Please report every line in the material below that contains the word "flooded". Copy each such line in full.

+++ Input records

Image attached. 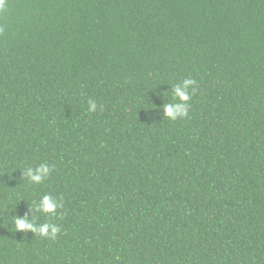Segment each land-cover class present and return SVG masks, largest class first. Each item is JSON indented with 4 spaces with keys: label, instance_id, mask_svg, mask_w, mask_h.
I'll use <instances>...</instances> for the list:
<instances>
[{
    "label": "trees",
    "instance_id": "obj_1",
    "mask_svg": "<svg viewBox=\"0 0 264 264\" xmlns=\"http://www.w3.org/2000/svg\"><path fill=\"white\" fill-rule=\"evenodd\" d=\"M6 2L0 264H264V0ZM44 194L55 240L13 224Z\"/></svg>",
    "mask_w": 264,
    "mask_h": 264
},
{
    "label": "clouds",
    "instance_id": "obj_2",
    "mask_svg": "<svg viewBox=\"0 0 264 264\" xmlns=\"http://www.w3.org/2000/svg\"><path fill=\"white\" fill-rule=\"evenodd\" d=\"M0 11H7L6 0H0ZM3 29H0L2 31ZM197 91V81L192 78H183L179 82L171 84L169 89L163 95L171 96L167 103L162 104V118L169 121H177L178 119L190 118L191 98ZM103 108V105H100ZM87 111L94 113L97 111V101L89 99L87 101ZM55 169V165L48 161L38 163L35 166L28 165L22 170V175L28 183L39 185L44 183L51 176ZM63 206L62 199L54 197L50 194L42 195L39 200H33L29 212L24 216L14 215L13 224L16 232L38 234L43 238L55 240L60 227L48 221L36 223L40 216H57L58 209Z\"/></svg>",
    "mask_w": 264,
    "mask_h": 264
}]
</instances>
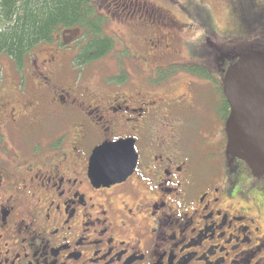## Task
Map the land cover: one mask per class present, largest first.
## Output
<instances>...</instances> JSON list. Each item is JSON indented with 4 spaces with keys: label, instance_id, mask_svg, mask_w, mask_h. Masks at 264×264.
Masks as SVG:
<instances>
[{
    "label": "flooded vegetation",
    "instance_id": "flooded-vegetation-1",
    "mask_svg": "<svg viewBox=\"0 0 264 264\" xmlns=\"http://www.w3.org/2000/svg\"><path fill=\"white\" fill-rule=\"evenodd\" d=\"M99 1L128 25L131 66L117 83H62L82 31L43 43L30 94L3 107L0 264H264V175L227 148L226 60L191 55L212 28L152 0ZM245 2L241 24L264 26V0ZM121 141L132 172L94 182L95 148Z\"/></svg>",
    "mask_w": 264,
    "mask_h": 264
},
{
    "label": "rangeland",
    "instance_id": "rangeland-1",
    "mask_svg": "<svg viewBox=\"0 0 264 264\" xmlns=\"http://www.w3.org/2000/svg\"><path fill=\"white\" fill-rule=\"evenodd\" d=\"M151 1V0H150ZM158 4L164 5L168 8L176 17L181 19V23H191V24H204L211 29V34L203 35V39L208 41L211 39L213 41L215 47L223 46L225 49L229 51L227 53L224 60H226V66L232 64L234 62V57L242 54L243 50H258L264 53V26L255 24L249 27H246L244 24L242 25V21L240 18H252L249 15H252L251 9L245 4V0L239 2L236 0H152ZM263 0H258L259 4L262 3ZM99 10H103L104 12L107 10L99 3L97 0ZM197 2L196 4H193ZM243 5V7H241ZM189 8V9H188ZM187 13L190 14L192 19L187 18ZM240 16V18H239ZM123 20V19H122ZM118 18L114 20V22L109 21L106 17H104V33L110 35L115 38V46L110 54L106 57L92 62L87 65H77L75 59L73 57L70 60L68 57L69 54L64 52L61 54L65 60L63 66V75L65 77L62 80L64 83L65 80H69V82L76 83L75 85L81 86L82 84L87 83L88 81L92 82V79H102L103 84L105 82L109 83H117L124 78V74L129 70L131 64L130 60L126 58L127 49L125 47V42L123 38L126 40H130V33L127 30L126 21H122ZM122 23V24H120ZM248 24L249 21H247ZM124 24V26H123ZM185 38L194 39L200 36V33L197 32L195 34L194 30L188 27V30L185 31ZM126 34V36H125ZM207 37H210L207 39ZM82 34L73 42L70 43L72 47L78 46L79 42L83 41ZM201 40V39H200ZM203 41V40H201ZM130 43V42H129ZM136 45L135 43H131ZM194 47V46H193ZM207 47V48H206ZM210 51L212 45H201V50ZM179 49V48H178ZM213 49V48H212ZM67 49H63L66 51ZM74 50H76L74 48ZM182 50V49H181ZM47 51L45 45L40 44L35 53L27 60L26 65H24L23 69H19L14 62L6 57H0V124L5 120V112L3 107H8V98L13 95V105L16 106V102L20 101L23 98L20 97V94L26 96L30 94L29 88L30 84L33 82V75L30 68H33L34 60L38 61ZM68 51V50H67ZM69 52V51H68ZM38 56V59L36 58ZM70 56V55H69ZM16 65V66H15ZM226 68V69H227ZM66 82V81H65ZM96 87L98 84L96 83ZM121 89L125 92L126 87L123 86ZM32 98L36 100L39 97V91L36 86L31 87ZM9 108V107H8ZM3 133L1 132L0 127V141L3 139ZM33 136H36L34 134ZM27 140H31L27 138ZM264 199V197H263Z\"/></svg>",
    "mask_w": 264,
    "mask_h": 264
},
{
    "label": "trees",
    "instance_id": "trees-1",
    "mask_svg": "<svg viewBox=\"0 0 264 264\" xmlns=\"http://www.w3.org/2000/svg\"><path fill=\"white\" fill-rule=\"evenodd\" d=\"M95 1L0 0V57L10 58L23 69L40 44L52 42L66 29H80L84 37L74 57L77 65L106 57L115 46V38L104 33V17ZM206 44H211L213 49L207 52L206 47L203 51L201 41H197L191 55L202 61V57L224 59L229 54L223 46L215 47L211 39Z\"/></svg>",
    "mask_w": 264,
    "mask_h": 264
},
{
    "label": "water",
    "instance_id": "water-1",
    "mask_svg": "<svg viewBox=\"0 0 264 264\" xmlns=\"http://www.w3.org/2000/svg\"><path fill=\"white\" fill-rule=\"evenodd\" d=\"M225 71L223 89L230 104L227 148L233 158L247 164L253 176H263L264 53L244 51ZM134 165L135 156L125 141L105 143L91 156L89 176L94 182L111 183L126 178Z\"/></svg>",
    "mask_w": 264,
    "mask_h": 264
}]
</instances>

++++++

[Reply]:
    "label": "flooded vegetation",
    "instance_id": "flooded-vegetation-1",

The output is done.